Seed Script¶
scripts/seed_git_history.py reads git log from a local repository and posts all commits to POST /api/v1/seed/commits in batches of 200.
Use this script once when first deploying Leliel against a repository that already has commit history. It populates Repo, Branch, and Commit nodes so that historical context is available in the graph before any CI builds have been ingested.
Prerequisites¶
- Python 3.12 with
requestsinstalled - Leliel API running and reachable
- A local clone of the repository to seed
# Install the requests library into your active Python environment before running
pip install requests
Usage¶
# Run the seed script to post all commits from a local git repository to Leliel
python scripts/seed_git_history.py \
--repo-path /path/to/local/repo \
--repo-name my-repo \
--branch main \
--api-url http://localhost:8081 \
--api-key your-pipeline-key
Arguments¶
| Argument | Required | Default | Description |
|---|---|---|---|
--repo-path |
Yes | — | Path to the local git repository to read commit history from |
--repo-name |
Yes | — | Repo name as stored in the graph. Must match the repo field in build ingest payloads. |
--branch |
No | main |
Branch name to walk; uses --first-parent to follow the mainline only |
--api-url |
Yes | — | Knowledge API base URL, no trailing slash |
--api-key |
Yes | — | Pipeline key (KNOWLEDGE_API_KEY) |
--dry-run |
No | — | Parse and count commits but do not POST to the API |
Dry run¶
Run with --dry-run first to confirm the repo path and commit count before writing any data:
# Parse commits from git log without sending any data to the Knowledge API
python scripts/seed_git_history.py \
--repo-path /path/to/local/repo \
--repo-name my-repo \
--api-url http://localhost:8081 \
--api-key your-pipeline-key \
--dry-run
Output:
Batch processing¶
Commits are posted in batches of 200. Progress is printed after each batch completes:
Notes¶
The script uses git log --first-parent to walk only the mainline of the specified branch. Commits that arrived on the branch via a merge are not followed into their source branches. This keeps the commit graph clean and avoids importing large numbers of commits that belong to feature branches.

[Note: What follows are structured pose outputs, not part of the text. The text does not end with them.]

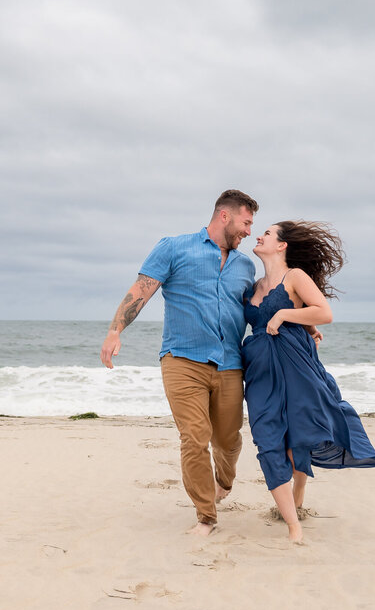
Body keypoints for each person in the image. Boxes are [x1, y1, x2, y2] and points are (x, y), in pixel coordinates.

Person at [101, 189, 259, 536]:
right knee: (194, 437)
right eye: (246, 223)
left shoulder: (246, 266)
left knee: (229, 440)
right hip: (182, 359)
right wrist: (115, 331)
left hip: (231, 363)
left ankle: (224, 482)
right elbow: (141, 289)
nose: (249, 231)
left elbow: (258, 310)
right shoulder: (174, 248)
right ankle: (206, 516)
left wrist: (303, 326)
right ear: (225, 216)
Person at [241, 221, 375, 542]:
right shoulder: (252, 287)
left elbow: (323, 312)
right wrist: (304, 325)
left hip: (296, 367)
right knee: (267, 441)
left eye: (266, 233)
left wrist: (286, 317)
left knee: (300, 434)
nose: (259, 236)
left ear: (281, 245)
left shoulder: (294, 276)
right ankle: (294, 524)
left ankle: (299, 485)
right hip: (259, 371)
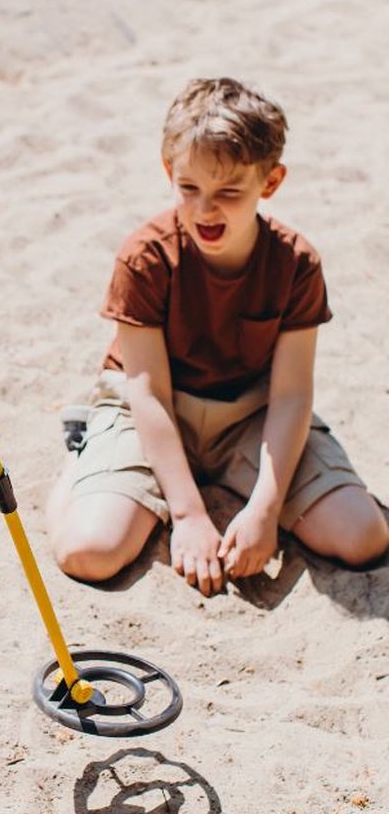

The --repo-name value controls the repo property stored on every Repo, Branch, and Commit node created by the seed. It must match the repo field used in build ingest payloads. If they differ, builds and seed commits will be stored under separate Repo nodes in the graph.
Re-seeding is safe
All seed writes use MERGE. Running the script multiple times against the same repo will update existing nodes without creating duplicates.